Once in the hospital, Amini was in a coma, with photos of her lying in the hospital bed quickly going viral. Police claimed she died of a sudden heart failure; however, the hospital where she was treated published — and then deleted — an Instagram post claiming that Amini was already brain-dead when she was admitted. Photos of Amini in the hospital also showed bruising underneath her eyes, and bleeding from her ear. CT scans of her skull allegedly showed bone fractures, hemorrhage, and cerebral edema.
Protests begin
Amini’s death quickly sparked protests across the country, with people gaining the courage to fight back against the oppressive regime. One woman, whose son was killed, carried his picture in the air at a protest. “I am not scared of anyone. They told me to be silent. I will not be,” she yelled in a viral video. “I will carry my son’s picture everywhere. They killed him.”
Schoolgirls have ripped off their headscarves in their classrooms as they chanted protest songs. Protesters openly fought back against Basij members, a volunteer paramilitary group designated as a terrorist organization by the United States. Yet the government has fought back just as fiercely; human rights groups have estimated that as many as 15,000 people have been detained, with 341 people allegedly killed during the protests.
One crackdown by Iranian forces has been dubbed “Bloody Friday” as 66 people were allegedly killed; this particular protest was unleashed after a teenage girl was said to have been raped by a police officer. The judiciary, meanwhile, publicly announced that 1,000 people would face public trials for charges of sabotage, assaulting or killing members of the security forces, or setting fire to public property.
Now, a Revolutionary Court in Tehran has issued the first death sentence for participating in the protests, claiming the accused had set fire to a government building. More people are being held on charges that could result in the death penalty. An open letter signed by 227 of Iran’s 290 members of Parliament called for protesters to be taught a “good lesson” so others would learn not to fight against the government regime.
“We, the representatives of this nation, ask all state officials, including the Judiciary, to treat those, who waged war (against the Islamic establishment) and attacked people’s life and property like the Daesh (terrorists), in a way that would serve as a good lesson in the shortest possible time,” the letter read, adding that the punishments would “prove to all that life, property, security and honor of our dear people is a red line for this (Islamic) establishment, and that it would show no leniency to anybody in this regard.”

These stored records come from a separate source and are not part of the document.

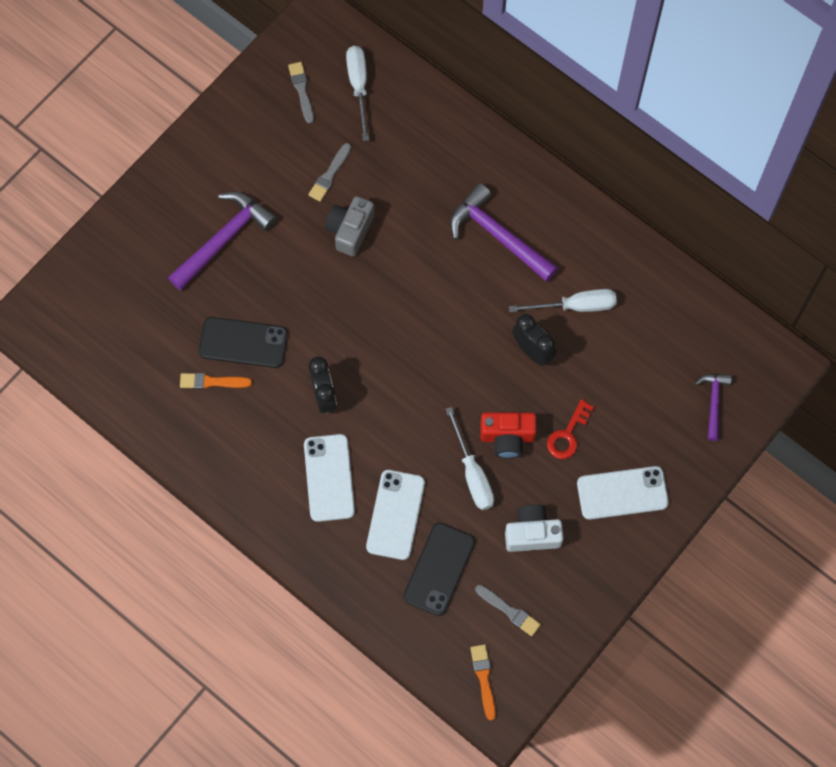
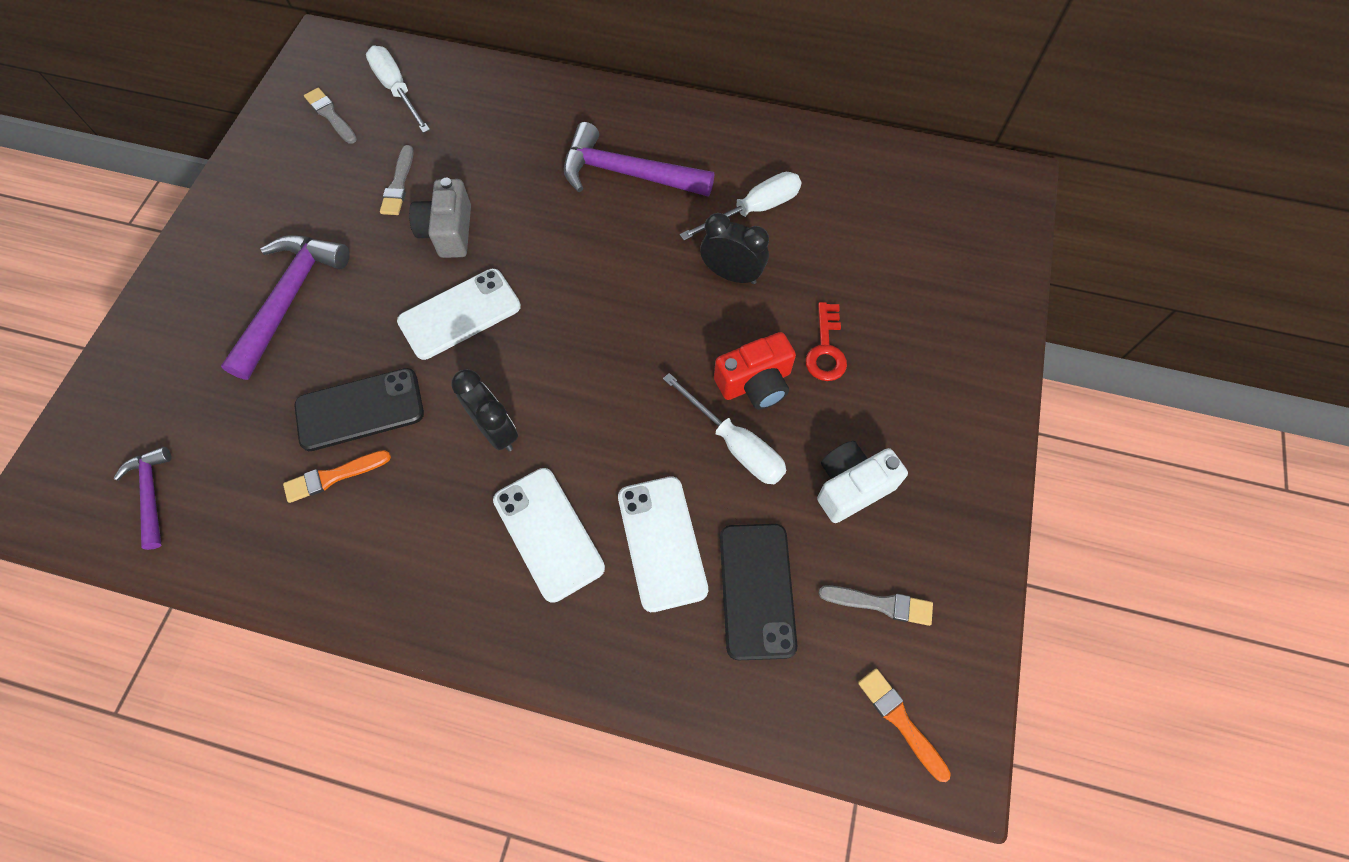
camera: 25 degrees left, 5 degrees down
white phone [577,466,669,520] -> white phone moved to [397,269,521,360]
purple hammer [695,374,732,441] -> purple hammer moved to [113,447,172,550]

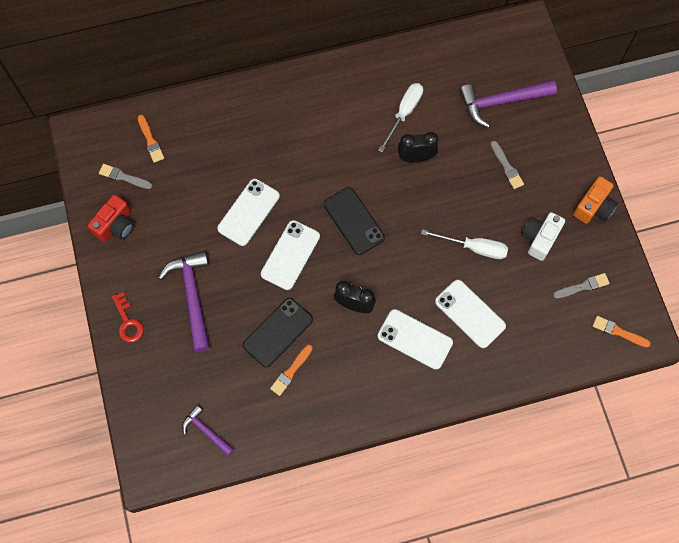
camera: 30 degrees left, 5 degrees up
white screwdriver [366,46,430,133] -> orange brush [138,115,164,163]
grey brush [380,145,414,215] -> grey brush moved to [490,141,524,189]
grey camera [409,178,471,258] -> white phone [217,179,280,246]
purple hammer [564,122,714,197] -> purple hammer moved to [459,80,557,128]
red camera [714,332,796,410] -> red camera moved to [88,195,134,242]
black phone [720,524,797,660] -> black phone moved to [324,187,385,255]
red key [805,302,847,381] -> red key moved to [112,292,144,343]
none -> orange camera [573,176,618,224]

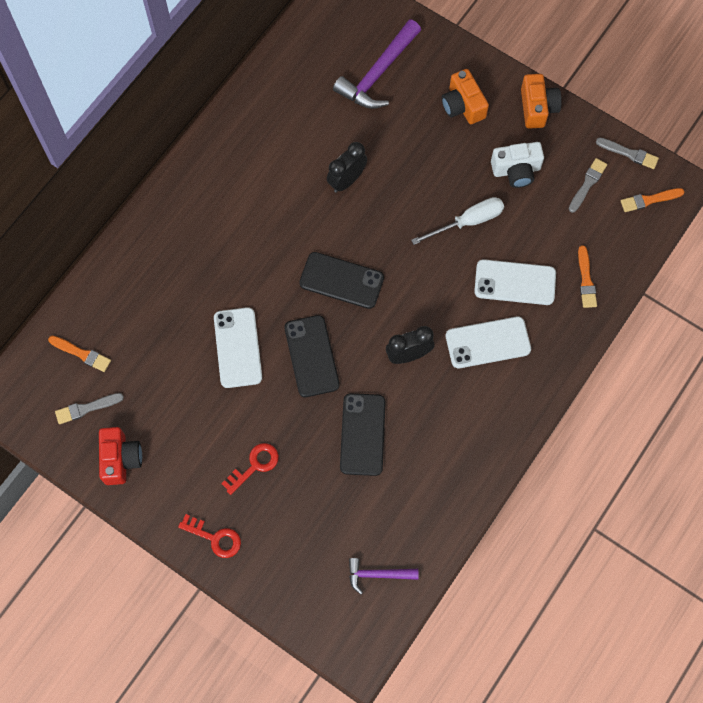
camera: 40 degrees left, 0 degrees up
purple hammer [158,251,210,352] -> red key [221,443,279,495]
white phone [261,220,320,290] -> black phone [284,315,340,397]
orange brush [270,345,313,396] -> orange brush moved to [578,245,597,308]
white screwdriver [378,83,423,153] -> none
grey brush [490,141,524,189] -> grey brush moved to [596,137,659,169]
white camera [521,212,565,261] -> white camera turned 90 degrees counterclockwise [491,142,544,188]
none -> orange camera [442,69,489,124]

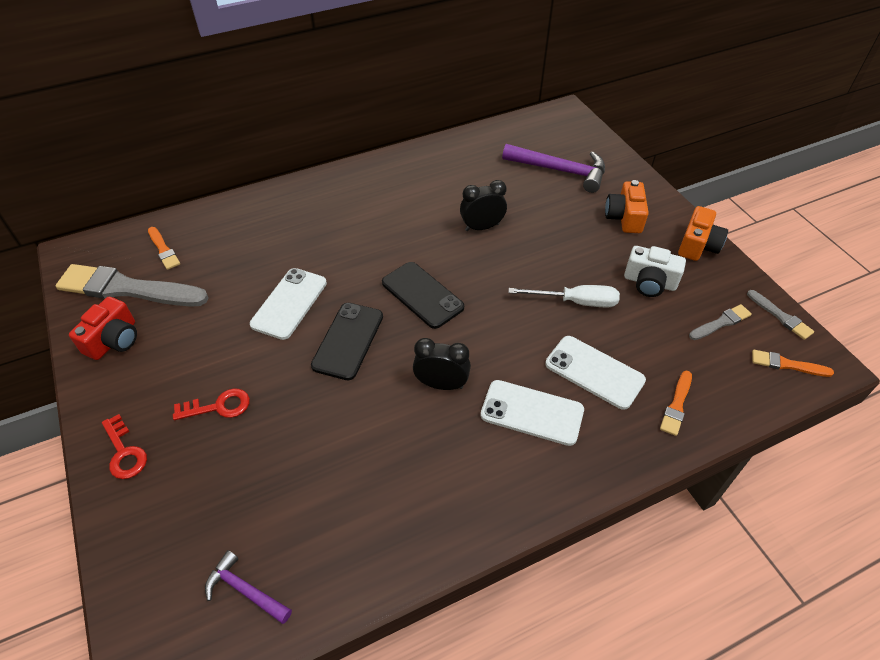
camera: 30 degrees right, 20 degrees down
grey brush [55,393,124,424] -> grey brush [56,264,209,307], size x2.17
purple hammer [333,19,421,109] -> purple hammer turned 135 degrees counterclockwise [502,144,605,193]
black phone [340,393,386,476] -> none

Despite the pushback from the government, protesters promised they would keep fighting. “These terrorists think that our generation is the previous generation. We are not. Let me assure you,” an anonymous protester told CNN. “If the dust settles and we stop protesting, they are going to kill even more of us. They are going to detain even more people and they are going to turn us to North Korea. This is not the end. I promise you that.”
As Iranian citizens protest for human rights, abortion supporters in the U.S. seek to violate the most fundamental human right of all: the right to life. Preborn children are innocent human beings with an intrinsic, God-given right to life, but that right is being unjustly taken from them.
Real feminism, and real human rights activism, do not seek to empower some by robbing others of their lives.